Nigeria’s revenue projections may be facing a fresh threat as the trade war between the United States and China gets fiercer.  The intensifying trade war could see oil price sink to as low $30, Bank of America Merrill Lynch warned.

In its 2019 budget, Nigeria projected oil to sell at an average price of $60 and national production was projected to grow to 2.3 million barrels.  The proposed budget estimates N6.97 trillion revenue for the 2019 fiscal year.  The oil sector is expected to contribute around N3.73 trillion while N710 billion will come from the proceeds of government equity in joint ventures.

But the Bank of America Merill Lynch, an American multinational investment bank, noted that a further deterioration in relations between the U.S and China could set off a chain of events that would push oil down more than 50% to as low as $30.

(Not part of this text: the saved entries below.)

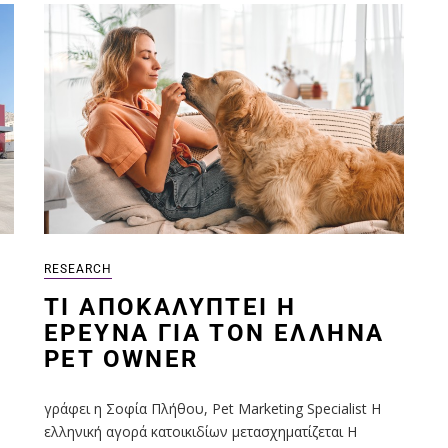
RESEARCH
ΤΙ ΑΠΟΚΑΛΎΠΤΕΙ Η
ΈΡΕΥΝΑ ΓΙΑ ΤΟΝ ΈΛΛΗΝΑ
PET OWNER
γράφει η Σοφία Πλήθου, Pet Marketing Specialist Η
ελληνική αγορά κατοικιδίων μετασχηματίζεται Η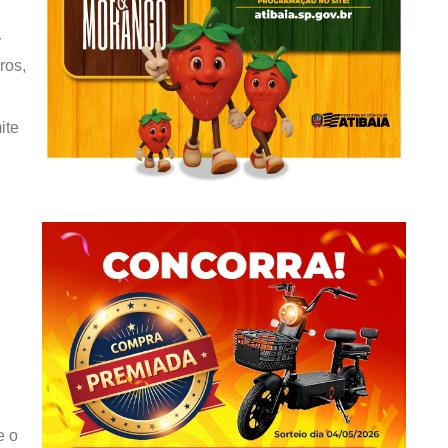
r
ros,
ite
e o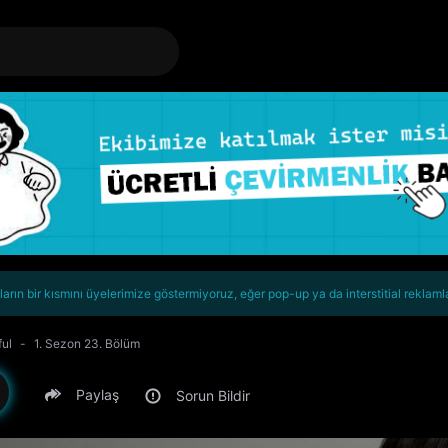
rın bir kısmını üyelerimize göstermiyoruz, eğer pop-up ya da interstitial reklaml
ful
1. Sezon 23. Bölüm
Paylaş
Sorun Bildir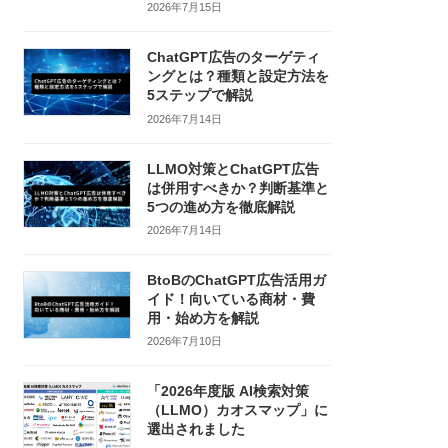
2026年7月15日
ChatGPT広告のターゲティ
ングとは？種類と設定方法を
5ステップで解説
2026年7月14日
LLMO対策とChatGPT広告
は併用すべきか？判断基準と
5つの進め方を徹底解説
2026年7月14日
BtoBのChatGPT広告活用ガ
イド！向いている商材・費
用・始め方を解説
2026年7月10日
「2026年度版 AI検索対策
（LLMO）カオスマップ」に
選出されました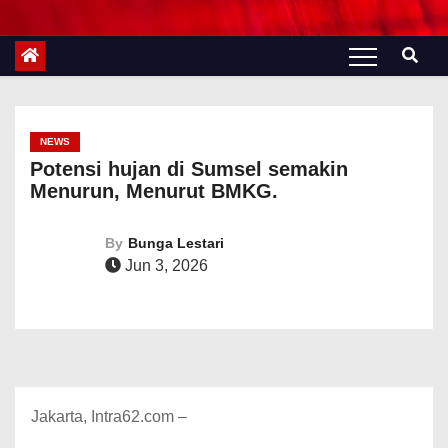
NEWS
Potensi hujan di Sumsel semakin
Menurun, Menurut BMKG.
By
Bunga Lestari
Jun 3, 2026
Jakarta, Intra62.com –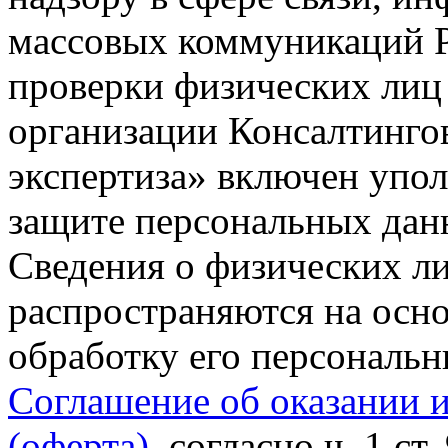
массовых коммуникаций Р
проверки физических лиц
организации Консалтинго
экспертиза» включен упо
защите персональных данн
Сведения о физических л
распространяются на осно
обработку его персональ
Соглашение об оказании 
(оферта)
, согласно ч. 1 ст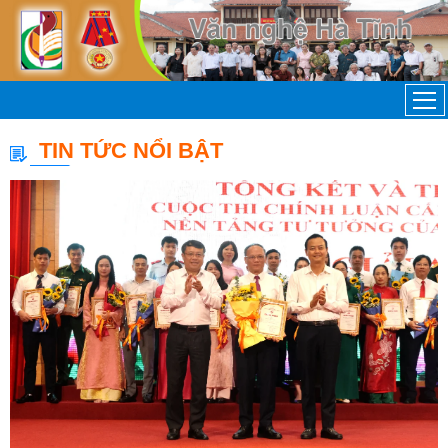
TIN TỨC NỔI BẬT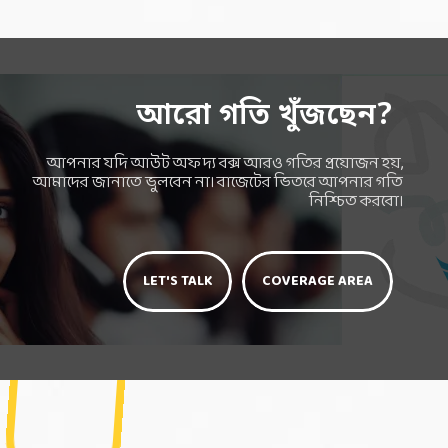
আরো গতি খুঁজছেন?
আপনার যদি আউট অফ দ্য বক্স আরও গতির প্রয়োজন হয়,
আমাদের জানাতে ভুলবেন না। বাজেটের ভিতরে আপনার গতি
নিশ্চিত করবো।
LET'S TALK
COVERAGE AREA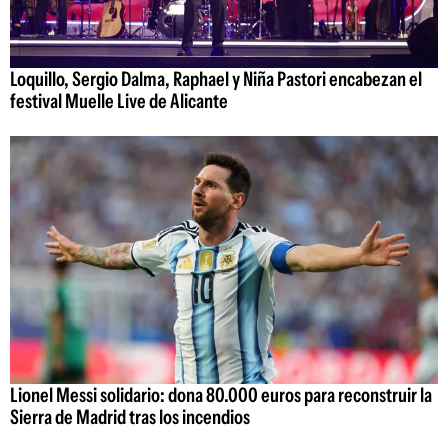
Loquillo, Sergio Dalma, Raphael y Niña Pastori encabezan el
festival Muelle Live de Alicante
Lionel Messi solidario: dona 80.000 euros para reconstruir la
Sierra de Madrid tras los incendios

“while we retain our $60 a barrel Brent forecast for next year, we admit that a Chinese decision to reinitiate Iran crude purchases could send off price into a tallspin”, a Bank of America Merrill Lynch Global research report said, warning that prices could sink by as much as $20 – 30 a barrel in that scenario. 

The U.S and China, two world superpowers, account for about 34% of the global crude oil.  The commodity also accounts for 2/3 of Nigeria’s revenue and nearly all of foreign exchange earnings.

China, the single largest buyer of Iranian crude oil before the U.S sanctions hit the Islamic Republican’s oil exports, continues to import oil from Iran despite the zero exports maximum pressure campaign for the United States.

When oil prices found a floor around $40 in the first quarter of 2016, the Nigerian economy slid into a recession and the Central Bank of Nigeria (CBN) began restricting scarce forex for what it considers important items and began to artificially prop the naira to maintain exchange rate stability.